[Start of section]

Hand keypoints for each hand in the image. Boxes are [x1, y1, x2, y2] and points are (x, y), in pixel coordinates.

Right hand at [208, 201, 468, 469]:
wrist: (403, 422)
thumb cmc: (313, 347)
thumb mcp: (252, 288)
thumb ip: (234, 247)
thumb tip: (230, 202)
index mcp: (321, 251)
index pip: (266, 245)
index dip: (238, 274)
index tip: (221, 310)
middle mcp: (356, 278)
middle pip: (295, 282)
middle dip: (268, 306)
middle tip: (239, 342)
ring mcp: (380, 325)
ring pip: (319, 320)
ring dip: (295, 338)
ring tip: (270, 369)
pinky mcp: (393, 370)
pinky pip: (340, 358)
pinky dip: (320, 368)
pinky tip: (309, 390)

[End of section]

• What you should do: A verbatim transcription of all the entries above is required.

• Answer below:
Hand keypoints for each hand in the image. Boxes are [x1, y1, x2, y2] and points are (x, y), in pixel coordinates.

Right hand at [208, 201, 468, 469]:
wrist: (403, 422)
thumb cmc: (313, 347)
thumb mcp: (252, 288)
thumb ip: (234, 247)
thumb tip: (230, 202)
index mcp: (321, 251)
index pip: (266, 245)
index dip: (238, 274)
index tip: (221, 310)
middle mcp: (356, 278)
middle pip: (295, 282)
middle dip: (268, 306)
middle tip: (239, 342)
ring mcp: (380, 325)
ring pip: (319, 320)
ring dip: (295, 338)
ring tip: (270, 369)
pinky mcp: (393, 370)
pinky pip: (340, 358)
pinky dip: (320, 368)
pinky tip: (309, 390)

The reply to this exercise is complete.